Which lines of the data below contain "labels"? Please show them all.

# # # #

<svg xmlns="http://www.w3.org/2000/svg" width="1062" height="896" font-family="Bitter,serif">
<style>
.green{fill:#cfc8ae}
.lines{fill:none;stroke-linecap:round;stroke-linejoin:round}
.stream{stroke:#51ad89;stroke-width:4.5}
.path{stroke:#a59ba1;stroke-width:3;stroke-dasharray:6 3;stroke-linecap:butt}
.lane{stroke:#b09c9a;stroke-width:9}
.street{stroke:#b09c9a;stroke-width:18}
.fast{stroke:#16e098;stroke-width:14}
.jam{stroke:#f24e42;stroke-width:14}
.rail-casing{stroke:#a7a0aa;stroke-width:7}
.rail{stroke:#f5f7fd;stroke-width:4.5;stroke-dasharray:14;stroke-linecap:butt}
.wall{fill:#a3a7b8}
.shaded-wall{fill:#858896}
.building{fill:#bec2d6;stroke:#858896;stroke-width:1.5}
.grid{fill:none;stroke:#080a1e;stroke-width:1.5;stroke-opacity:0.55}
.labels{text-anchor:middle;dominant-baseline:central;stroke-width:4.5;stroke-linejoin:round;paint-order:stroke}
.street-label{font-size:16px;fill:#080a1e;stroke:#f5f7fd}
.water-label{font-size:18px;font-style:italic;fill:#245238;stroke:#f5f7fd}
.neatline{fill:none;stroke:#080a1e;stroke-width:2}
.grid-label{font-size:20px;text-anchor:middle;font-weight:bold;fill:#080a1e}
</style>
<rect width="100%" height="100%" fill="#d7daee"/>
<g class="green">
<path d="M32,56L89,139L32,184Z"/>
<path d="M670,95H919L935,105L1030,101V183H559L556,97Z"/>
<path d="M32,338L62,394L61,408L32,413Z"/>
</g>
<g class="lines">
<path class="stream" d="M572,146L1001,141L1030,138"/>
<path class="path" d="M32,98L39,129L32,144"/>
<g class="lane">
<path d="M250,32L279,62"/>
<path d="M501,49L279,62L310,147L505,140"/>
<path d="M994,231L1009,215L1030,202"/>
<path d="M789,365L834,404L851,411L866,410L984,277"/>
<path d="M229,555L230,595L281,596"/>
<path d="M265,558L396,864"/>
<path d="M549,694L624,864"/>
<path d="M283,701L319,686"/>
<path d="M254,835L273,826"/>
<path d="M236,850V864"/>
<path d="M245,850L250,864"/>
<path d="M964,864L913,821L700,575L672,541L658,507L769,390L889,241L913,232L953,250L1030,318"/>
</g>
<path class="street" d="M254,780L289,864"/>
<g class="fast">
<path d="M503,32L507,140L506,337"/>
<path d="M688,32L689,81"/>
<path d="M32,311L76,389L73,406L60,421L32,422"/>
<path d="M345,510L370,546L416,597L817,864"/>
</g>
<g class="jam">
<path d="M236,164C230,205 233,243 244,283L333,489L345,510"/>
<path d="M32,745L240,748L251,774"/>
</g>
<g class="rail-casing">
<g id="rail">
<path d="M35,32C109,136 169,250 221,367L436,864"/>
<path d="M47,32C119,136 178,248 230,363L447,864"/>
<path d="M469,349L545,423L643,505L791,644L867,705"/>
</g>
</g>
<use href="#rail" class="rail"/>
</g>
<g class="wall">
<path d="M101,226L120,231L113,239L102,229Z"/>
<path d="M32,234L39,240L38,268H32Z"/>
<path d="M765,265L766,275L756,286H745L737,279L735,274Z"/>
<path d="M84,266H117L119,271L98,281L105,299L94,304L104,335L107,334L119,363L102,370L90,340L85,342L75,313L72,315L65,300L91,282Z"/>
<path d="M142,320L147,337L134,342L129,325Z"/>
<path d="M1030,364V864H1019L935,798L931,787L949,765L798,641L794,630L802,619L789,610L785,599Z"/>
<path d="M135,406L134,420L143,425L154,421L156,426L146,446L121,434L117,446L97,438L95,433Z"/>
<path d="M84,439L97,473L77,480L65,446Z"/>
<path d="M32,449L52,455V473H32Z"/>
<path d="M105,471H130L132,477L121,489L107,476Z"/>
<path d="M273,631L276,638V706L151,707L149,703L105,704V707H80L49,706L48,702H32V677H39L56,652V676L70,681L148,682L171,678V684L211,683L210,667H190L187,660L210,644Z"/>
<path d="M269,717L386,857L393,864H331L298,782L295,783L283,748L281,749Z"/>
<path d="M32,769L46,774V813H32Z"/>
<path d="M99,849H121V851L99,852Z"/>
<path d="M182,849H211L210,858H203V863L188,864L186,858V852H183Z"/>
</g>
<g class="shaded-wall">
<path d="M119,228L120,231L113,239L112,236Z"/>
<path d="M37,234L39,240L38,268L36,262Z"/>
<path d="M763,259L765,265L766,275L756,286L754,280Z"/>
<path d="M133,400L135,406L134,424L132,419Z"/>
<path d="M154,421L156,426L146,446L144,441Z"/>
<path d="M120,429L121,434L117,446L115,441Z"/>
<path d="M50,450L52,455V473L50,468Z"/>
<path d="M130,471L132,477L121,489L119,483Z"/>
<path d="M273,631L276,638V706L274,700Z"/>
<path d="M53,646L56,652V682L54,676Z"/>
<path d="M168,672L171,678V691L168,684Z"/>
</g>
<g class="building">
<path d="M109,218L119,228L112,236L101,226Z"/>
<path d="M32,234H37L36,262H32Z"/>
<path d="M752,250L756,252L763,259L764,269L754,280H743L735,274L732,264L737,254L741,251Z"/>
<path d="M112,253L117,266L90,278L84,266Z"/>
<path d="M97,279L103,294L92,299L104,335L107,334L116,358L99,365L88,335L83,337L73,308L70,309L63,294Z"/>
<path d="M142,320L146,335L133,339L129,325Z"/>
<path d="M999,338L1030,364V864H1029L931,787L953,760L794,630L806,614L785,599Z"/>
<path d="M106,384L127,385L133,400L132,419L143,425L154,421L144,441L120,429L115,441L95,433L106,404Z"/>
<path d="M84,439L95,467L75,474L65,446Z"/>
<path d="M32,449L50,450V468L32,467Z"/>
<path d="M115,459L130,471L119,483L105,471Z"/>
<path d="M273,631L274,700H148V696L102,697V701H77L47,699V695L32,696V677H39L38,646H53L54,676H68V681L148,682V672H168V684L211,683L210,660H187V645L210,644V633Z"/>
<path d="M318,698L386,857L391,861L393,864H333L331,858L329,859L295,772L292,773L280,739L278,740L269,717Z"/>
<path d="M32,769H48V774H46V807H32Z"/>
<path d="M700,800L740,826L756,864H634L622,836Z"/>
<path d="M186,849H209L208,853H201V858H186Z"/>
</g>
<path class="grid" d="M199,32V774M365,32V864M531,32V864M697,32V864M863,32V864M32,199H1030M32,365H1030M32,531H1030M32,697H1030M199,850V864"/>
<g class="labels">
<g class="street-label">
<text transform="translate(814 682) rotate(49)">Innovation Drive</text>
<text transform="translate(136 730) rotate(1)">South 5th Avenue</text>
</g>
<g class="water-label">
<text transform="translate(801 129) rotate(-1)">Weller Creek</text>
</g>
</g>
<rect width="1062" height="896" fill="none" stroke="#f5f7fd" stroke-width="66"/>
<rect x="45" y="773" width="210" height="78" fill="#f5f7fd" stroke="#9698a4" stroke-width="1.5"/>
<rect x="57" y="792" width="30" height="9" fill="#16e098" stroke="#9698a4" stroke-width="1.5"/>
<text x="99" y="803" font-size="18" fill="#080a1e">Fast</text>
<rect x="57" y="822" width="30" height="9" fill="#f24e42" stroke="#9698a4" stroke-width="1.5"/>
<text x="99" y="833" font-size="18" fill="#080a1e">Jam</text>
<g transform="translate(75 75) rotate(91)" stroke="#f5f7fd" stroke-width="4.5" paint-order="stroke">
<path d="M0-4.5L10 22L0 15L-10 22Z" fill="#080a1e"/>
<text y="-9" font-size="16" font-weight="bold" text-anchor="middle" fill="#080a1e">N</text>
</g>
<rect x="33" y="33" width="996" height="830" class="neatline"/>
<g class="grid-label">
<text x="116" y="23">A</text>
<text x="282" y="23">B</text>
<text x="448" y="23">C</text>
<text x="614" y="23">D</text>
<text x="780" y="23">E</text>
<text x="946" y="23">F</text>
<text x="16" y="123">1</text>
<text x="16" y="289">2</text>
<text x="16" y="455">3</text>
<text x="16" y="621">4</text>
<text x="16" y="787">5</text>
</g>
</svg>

# # # #

Finished exercise:
.labels{text-anchor:middle;dominant-baseline:central;stroke-width:4.5;stroke-linejoin:round;paint-order:stroke}
<g class="labels">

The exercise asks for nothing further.